___ Material shown ___
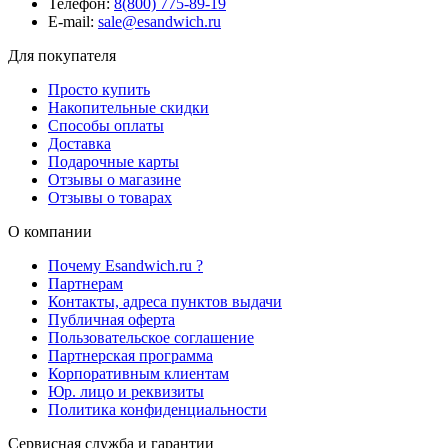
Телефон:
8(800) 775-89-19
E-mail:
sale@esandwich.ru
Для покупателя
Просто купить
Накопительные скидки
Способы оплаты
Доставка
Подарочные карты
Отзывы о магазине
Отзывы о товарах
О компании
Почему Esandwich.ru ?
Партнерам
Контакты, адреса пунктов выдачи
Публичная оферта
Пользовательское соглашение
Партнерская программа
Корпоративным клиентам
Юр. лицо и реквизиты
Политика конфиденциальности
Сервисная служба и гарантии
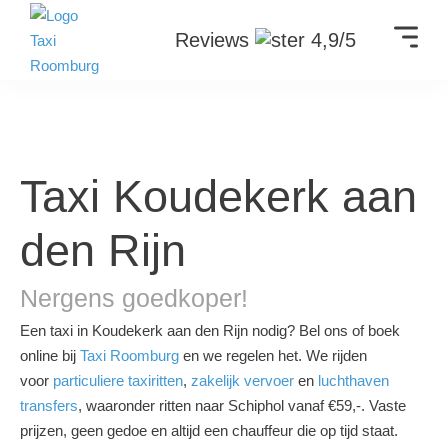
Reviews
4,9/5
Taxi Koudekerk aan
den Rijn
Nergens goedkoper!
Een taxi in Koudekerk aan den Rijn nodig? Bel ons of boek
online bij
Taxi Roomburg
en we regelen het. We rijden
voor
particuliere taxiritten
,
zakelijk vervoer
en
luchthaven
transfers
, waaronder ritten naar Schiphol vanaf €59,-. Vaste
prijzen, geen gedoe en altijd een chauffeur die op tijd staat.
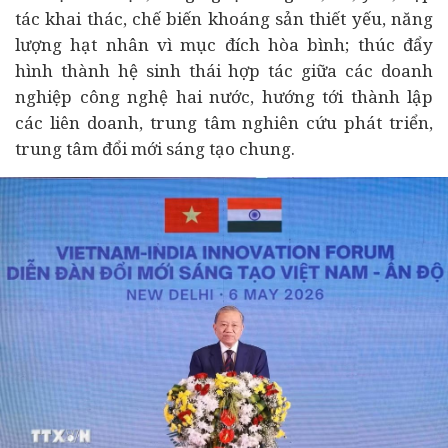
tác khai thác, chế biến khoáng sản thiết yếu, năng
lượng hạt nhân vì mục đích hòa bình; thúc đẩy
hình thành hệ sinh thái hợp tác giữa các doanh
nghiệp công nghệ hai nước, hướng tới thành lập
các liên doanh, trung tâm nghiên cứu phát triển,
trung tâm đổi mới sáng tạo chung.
___
* [What the exercise asks]: Produce an exact transcription of the lines from the one containing "nghiệp công nghệ" through the end of the records, both included, and no other lines.

* [Answer to this exercise]:
nghiệp công nghệ hai nước, hướng tới thành lập
các liên doanh, trung tâm nghiên cứu phát triển,
trung tâm đổi mới sáng tạo chung.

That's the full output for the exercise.